ASSIGNED TASK 1: According to the Second Amendment passage, what does the case McDonald v. Chicago challenge?
ASSIGNED TASK 2: Copy the Second Amendment passage word for word, from "In the second" to "the Second Amendment.".

READING TEXT:
.....
In the second step, the court will determine whether the Second Amendment applies to state and local governments. The case currently before the court, McDonald v. Chicago, is a challenge to Chicago's handgun ban, which is like the one struck down in Washington. If the high court extends the same Second Amendment protection nationwide, then the third step would involve the court establishing a uniform standard of review to guide lower court judges in assessing which gun-control measures are permitted under the Second Amendment.
What have the justices said about the standard of review in gun cases?
The majority justices addressed this issue briefly in the Washington decision. "Like most rights, the right secured by the Second Amendment is not unlimited," wrote Justice Antonin Scalia.
"Nothing in our opinion should be taken to cast doubt on longstanding prohibitions on the possession of firearms by felons and the mentally ill, or laws forbidding the carrying of firearms in sensitive places such as schools and government buildings, or laws imposing conditions and qualifications on the commercial sale of arms," Justice Scalia said. (For Monitor coverage of the Washington decision, click here.)
.....
Dataset excerpts:
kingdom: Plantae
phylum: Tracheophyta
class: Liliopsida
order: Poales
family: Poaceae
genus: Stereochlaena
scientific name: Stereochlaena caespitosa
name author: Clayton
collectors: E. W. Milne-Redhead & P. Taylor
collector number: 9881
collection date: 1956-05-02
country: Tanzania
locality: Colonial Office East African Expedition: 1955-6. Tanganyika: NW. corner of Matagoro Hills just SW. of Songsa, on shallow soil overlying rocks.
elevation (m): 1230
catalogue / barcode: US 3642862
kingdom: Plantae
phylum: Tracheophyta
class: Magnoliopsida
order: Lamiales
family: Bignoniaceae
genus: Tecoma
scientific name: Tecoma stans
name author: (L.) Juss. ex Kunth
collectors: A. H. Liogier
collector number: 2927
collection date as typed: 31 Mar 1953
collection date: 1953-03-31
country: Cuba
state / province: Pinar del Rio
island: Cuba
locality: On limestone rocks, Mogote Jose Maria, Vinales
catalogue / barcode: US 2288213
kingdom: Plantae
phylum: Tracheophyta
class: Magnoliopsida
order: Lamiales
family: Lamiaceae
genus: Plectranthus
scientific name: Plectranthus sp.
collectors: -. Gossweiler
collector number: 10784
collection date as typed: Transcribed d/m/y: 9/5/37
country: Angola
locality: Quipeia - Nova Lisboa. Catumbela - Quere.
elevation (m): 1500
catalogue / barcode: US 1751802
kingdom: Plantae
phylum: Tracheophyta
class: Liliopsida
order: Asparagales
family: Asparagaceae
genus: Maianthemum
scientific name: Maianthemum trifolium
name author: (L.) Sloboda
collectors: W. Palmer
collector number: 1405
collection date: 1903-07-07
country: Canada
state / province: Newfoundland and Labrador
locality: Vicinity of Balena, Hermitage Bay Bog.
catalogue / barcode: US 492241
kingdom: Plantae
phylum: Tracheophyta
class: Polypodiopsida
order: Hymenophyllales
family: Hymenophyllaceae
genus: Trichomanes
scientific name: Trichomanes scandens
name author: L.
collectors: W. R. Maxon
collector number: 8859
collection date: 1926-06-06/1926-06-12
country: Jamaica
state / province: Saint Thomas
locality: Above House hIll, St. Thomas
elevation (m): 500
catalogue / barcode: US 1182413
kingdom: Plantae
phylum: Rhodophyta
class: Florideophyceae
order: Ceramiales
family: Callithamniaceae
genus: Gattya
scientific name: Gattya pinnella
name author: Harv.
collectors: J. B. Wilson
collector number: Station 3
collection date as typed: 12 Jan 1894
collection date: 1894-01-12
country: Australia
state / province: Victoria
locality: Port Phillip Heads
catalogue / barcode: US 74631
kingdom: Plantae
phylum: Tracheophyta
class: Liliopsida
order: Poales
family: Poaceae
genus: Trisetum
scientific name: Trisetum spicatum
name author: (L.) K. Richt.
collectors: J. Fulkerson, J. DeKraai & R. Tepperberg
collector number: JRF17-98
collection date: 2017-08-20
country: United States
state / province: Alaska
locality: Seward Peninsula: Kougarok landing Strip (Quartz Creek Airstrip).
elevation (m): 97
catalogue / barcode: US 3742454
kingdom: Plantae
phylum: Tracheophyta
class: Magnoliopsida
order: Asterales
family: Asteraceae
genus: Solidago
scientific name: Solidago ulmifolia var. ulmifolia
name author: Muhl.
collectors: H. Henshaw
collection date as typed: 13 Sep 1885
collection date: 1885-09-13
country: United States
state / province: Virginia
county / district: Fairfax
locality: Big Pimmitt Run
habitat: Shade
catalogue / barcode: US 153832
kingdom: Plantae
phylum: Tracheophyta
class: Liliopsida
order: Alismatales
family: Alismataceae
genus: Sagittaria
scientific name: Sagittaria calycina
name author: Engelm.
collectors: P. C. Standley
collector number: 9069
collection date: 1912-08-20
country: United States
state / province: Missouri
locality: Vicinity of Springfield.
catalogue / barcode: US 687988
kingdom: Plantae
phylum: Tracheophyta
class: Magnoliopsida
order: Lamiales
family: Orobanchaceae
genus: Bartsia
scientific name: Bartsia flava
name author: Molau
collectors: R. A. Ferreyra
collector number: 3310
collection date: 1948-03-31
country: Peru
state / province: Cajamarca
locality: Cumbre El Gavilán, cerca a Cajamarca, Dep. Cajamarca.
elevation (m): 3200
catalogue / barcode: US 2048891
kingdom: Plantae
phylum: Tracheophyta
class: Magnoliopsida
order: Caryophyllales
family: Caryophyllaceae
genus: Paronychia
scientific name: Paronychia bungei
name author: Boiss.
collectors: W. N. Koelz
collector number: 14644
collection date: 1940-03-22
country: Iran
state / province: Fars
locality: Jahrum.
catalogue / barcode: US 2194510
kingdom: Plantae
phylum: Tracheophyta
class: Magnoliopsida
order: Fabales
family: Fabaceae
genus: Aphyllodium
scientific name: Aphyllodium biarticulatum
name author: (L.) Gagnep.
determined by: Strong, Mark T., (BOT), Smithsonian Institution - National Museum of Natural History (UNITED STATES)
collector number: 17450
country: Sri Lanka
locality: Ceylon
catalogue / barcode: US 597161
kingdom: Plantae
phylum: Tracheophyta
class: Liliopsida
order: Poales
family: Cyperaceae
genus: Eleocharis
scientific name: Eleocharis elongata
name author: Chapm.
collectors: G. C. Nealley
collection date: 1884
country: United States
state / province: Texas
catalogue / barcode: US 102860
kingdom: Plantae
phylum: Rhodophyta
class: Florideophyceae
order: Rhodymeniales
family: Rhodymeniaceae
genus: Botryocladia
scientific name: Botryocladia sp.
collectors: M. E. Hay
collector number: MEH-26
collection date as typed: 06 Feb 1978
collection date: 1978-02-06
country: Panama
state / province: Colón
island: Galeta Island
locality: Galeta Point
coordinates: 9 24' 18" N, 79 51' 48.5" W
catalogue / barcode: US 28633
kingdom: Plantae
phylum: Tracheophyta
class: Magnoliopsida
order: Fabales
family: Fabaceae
.....
EXERCISE SOLUTION 1: Chicago's handgun ban.

EXERCISE SOLUTION 2:
In the second step, the court will determine whether the Second Amendment applies to state and local governments. The case currently before the court, McDonald v. Chicago, is a challenge to Chicago's handgun ban, which is like the one struck down in Washington. If the high court extends the same Second Amendment protection nationwide, then the third step would involve the court establishing a uniform standard of review to guide lower court judges in assessing which gun-control measures are permitted under the Second Amendment.